Le bruit des chevaux, le murmure indistinct du peuple, les gémissements de quelques condamnés, les appels des Familiers chargés d’ordonner le cortège, le piétinement des confréries encombrant les rues voisines, le froissement des bannières et des armes faisaient une rumeur à la fois menaçante et triomphale. Mais Almazan sentait dans son âme une tranquillité si grande, qu’il lui semblait qu’aucune tempête ne pouvait la troubler.

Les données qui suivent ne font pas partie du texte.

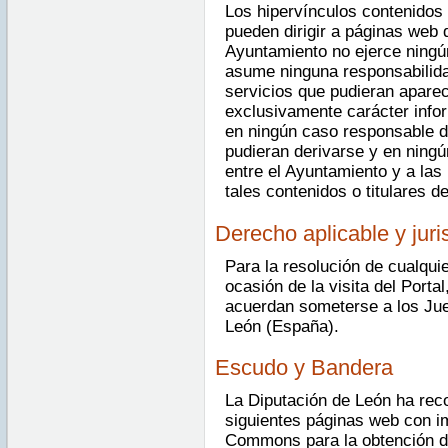
Los hipervínculos contenidos 
pueden dirigir a páginas web 
Ayuntamiento no ejerce ningú
asume ninguna responsabilida
servicios que pudieran aparec
exclusivamente carácter info
en ningún caso responsable d
pudieran derivarse y en ningú
entre el Ayuntamiento y a las
tales contenidos o titulares d
Derecho aplicable y jur
Para la resolución de cualquie
ocasión de la visita del Porta
acuerdan someterse a los Jue
León (España).
Escudo y Bandera
La Diputación de León ha reco
siguientes páginas web con i
Commons para la obtención de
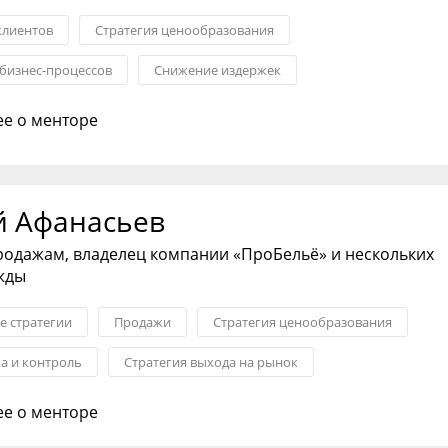
клиентов
Стратегия ценообразования
бизнес-процессов
Снижение издержек
 продуктов
Стратегия выхода на рынок
е о менторе
ния с партнерами
й Афанасьев
родажам, владелец компании «ПроБельё» и нескольких
жды
 стратегии
Продажи
Стратегия ценообразования
ка и контроль
Стратегия выхода на рынок
ий консалтинг
е о менторе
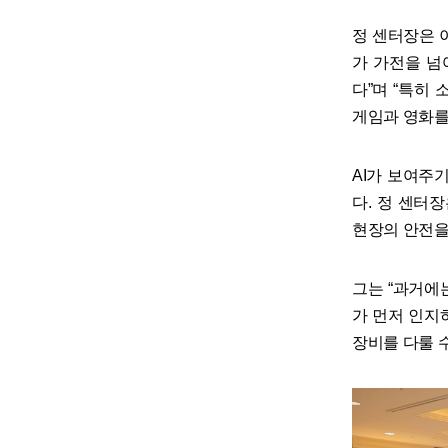
정 센터장은 이
가 가전을 넘
다”며 “특히 소
게임과 영화를
AI가 보여주
다. 정 센터장은
현장의 안전을
그는 “과거에
가 먼저 인지
장비를 다룰 수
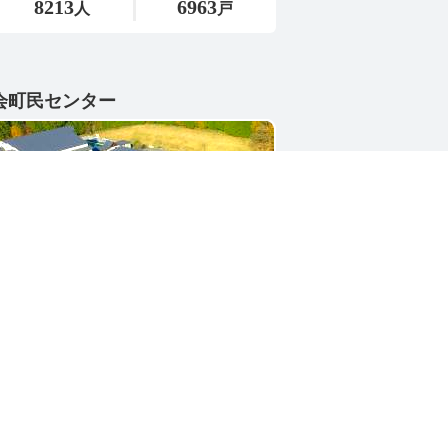
会町民センター
1-4402
県東茨城郡城里町大字小勝2268-3
号 / 0296-88-3111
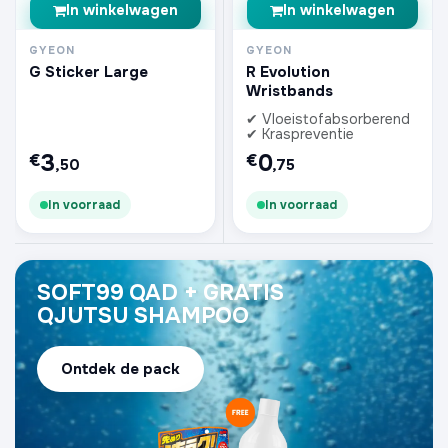
In winkelwagen
In winkelwagen
GYEON
GYEON
G Sticker Large
R Evolution
Wristbands
✔ Vloeistofabsorberend
✔ Kraspreventie
3
0
€
€
,50
,75
In voorraad
In voorraad
SOFT99 QAD + GRATIS
QJUTSU SHAMPOO
Ontdek de pack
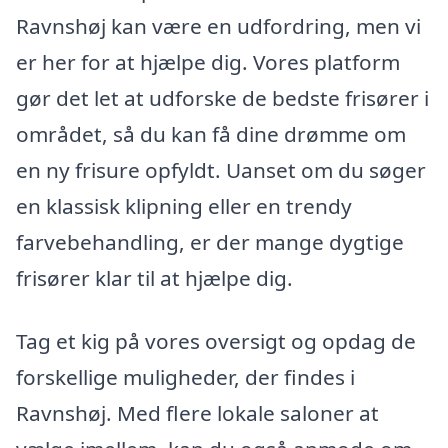
Ravnshøj kan være en udfordring, men vi
er her for at hjælpe dig. Vores platform
gør det let at udforske de bedste frisører i
området, så du kan få dine drømme om
en ny frisure opfyldt. Uanset om du søger
en klassisk klipning eller en trendy
farvebehandling, er der mange dygtige
frisører klar til at hjælpe dig.
Tag et kig på vores oversigt og opdag de
forskellige muligheder, der findes i
Ravnshøj. Med flere lokale saloner at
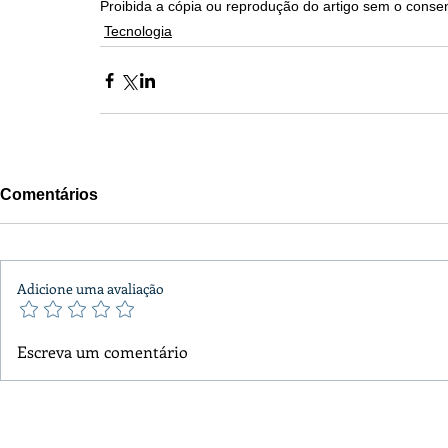
Proibida a cópia ou reprodução do artigo sem o consen
Tecnologia
Comentários
Adicione uma avaliação
Escreva um comentário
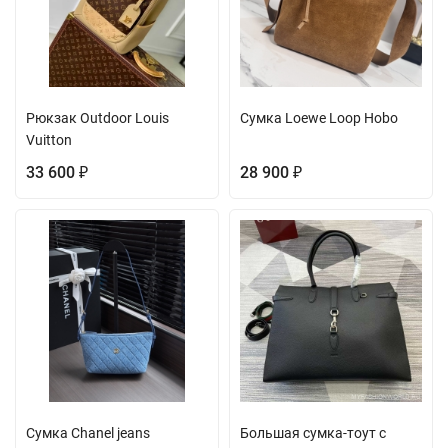
Рюкзак Outdoor Louis
Сумка Loewe Loop Hobo
Vuitton
33 600
28 900
₽
₽
Сумка Chanel jeans
Большая сумка-тоут с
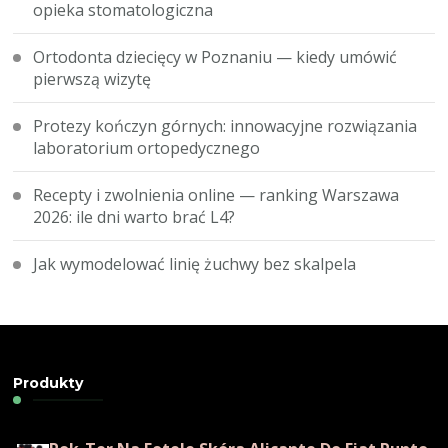
opieka stomatologiczna
Ortodonta dziecięcy w Poznaniu — kiedy umówić
pierwszą wizytę
Protezy kończyn górnych: innowacyjne rozwiązania
laboratorium ortopedycznego
Recepty i zwolnienia online — ranking Warszawa
2026: ile dni warto brać L4?
Jak wymodelować linię żuchwy bez skalpela
Produkty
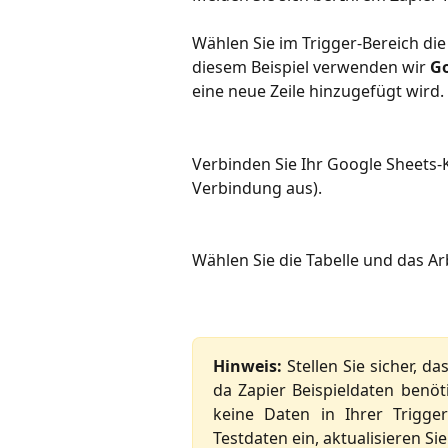
Wählen Sie im Trigger-Bereich di
diesem Beispiel verwenden wir 
Go
eine neue Zeile hinzugefügt wird.
Verbinden Sie Ihr Google Sheets-
Verbindung aus).
Wählen Sie die Tabelle und das Ar
Hinweis:
Stellen Sie sicher, da
da Zapier Beispieldaten benö
keine Daten in Ihrer Trigge
Testdaten ein, aktualisieren Si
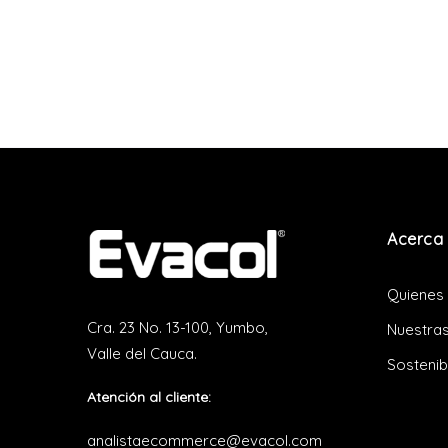
Acerca 
Quienes
Cra. 23 No. 13-100, Yumbo,
Nuestras
Valle del Cauca.
Sostenib
Atención al cliente:
analistaecommerce@evacol.com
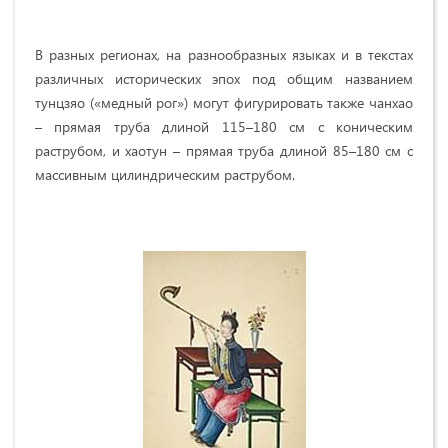
В разных регионах, на разнообразных языках и в текстах
различных исторических эпох под общим названием
тунцзяо («медный рог») могут фигурировать также чанхао
– прямая труба длиной 115–180 см с коническим
раструбом, и хаотун – прямая труба длиной 85–180 см с
массивным цилиндрическим раструбом.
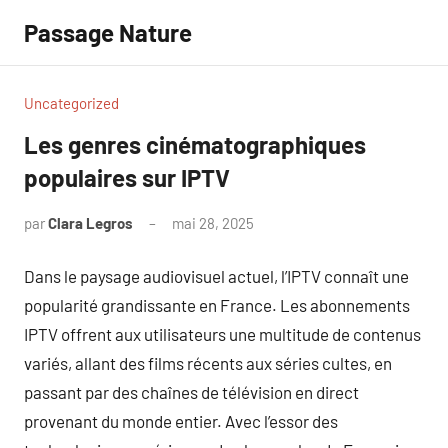
Aller
Passage Nature
au
contenu
Uncategorized
Les genres cinématographiques
populaires sur IPTV
par
Clara Legros
mai 28, 2025
Aucun
commentaire
Dans le paysage audiovisuel actuel, l’IPTV connaît une
popularité grandissante en France. Les abonnements
IPTV offrent aux utilisateurs une multitude de contenus
variés, allant des films récents aux séries cultes, en
passant par des chaînes de télévision en direct
provenant du monde entier. Avec l’essor des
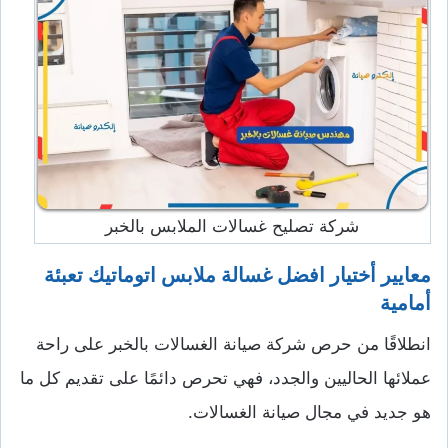
شركة تصليح غسالات الملابس بالخبر
معايير أختيار افضل غسالة ملابس اتوماتيك تعبئة
أمامية
انطلاقًا من حرص شركة صيانة الغسالات بالخبر على راحة
عملائها الحاليين والجدد، فهي تحرص دائمًا على تقديم كل ما
هو جديد في مجال صيانة الغسالات.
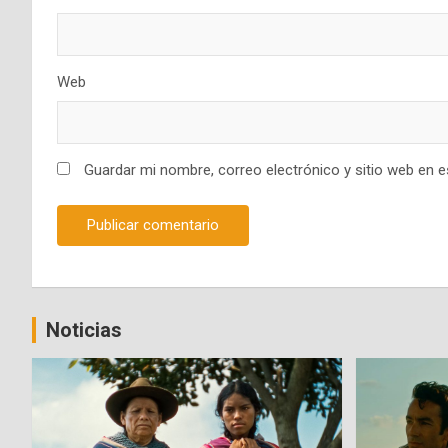
Web
Guardar mi nombre, correo electrónico y sitio web en 
Noticias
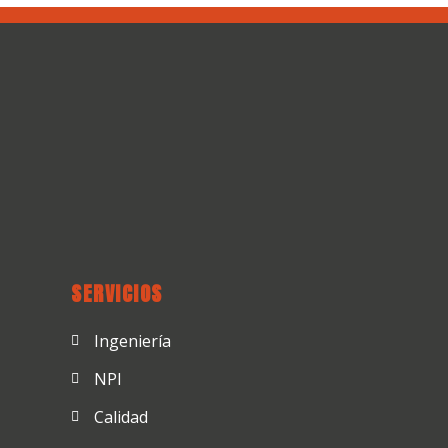
SERVICIOS
Ingeniería
NPI
Calidad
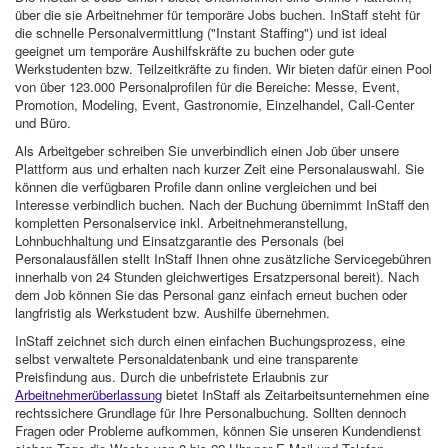
über die sie Arbeitnehmer für temporäre Jobs buchen. InStaff steht für
die schnelle Personalvermittlung ("Instant Staffing") und ist ideal
geeignet um temporäre Aushilfskräfte zu buchen oder gute
Werkstudenten bzw. Teilzeitkräfte zu finden. Wir bieten dafür einen Pool
von über 123.000 Personalprofilen für die Bereiche: Messe, Event,
Promotion, Modeling, Event, Gastronomie, Einzelhandel, Call-Center
und Büro.
Als Arbeitgeber schreiben Sie unverbindlich einen Job über unsere
Plattform aus und erhalten nach kurzer Zeit eine Personalauswahl. Sie
können die verfügbaren Profile dann online vergleichen und bei
Interesse verbindlich buchen. Nach der Buchung übernimmt InStaff den
kompletten Personalservice inkl. Arbeitnehmeranstellung,
Lohnbuchhaltung und Einsatzgarantie des Personals (bei
Personalausfällen stellt InStaff Ihnen ohne zusätzliche Servicegebühren
innerhalb von 24 Stunden gleichwertiges Ersatzpersonal bereit). Nach
dem Job können Sie das Personal ganz einfach erneut buchen oder
langfristig als Werkstudent bzw. Aushilfe übernehmen.
InStaff zeichnet sich durch einen einfachen Buchungsprozess, eine
selbst verwaltete Personaldatenbank und eine transparente
Preisfindung aus. Durch die unbefristete Erlaubnis zur
Arbeitnehmerüberlassung
bietet InStaff als Zeitarbeitsunternehmen eine
rechtssichere Grundlage für Ihre Personalbuchung. Sollten dennoch
Fragen oder Probleme aufkommen, können Sie unseren Kundendienst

Il vit passer les Charbonniers avec leurs longues piques, les Gardes attachés au Tribunal du Saint-Office, noirs de la tête aux pieds, avec des gardes d’épées et des étriers noirs, la confrérie de Saint-Pierre-Martyr portant une croix blanche, les Dominicains portant une croix noire, le Procureur fiscal précédé d’une croix rouge, les Frères de la Miséricorde, ceux de la Très Sainte Trinité, les moines mendiants, les Carmes, les Bénédictins, les Franciscains, les Augustins récollets, les Grands d’Espagne, les fonctionnaires de l’Inquisition et ceux qui étaient venus sans droit, avec un vêtement sombre et un grand cierge, poussés par l’orgueil de figurer comme processionnaires dans ce cortège de la mort.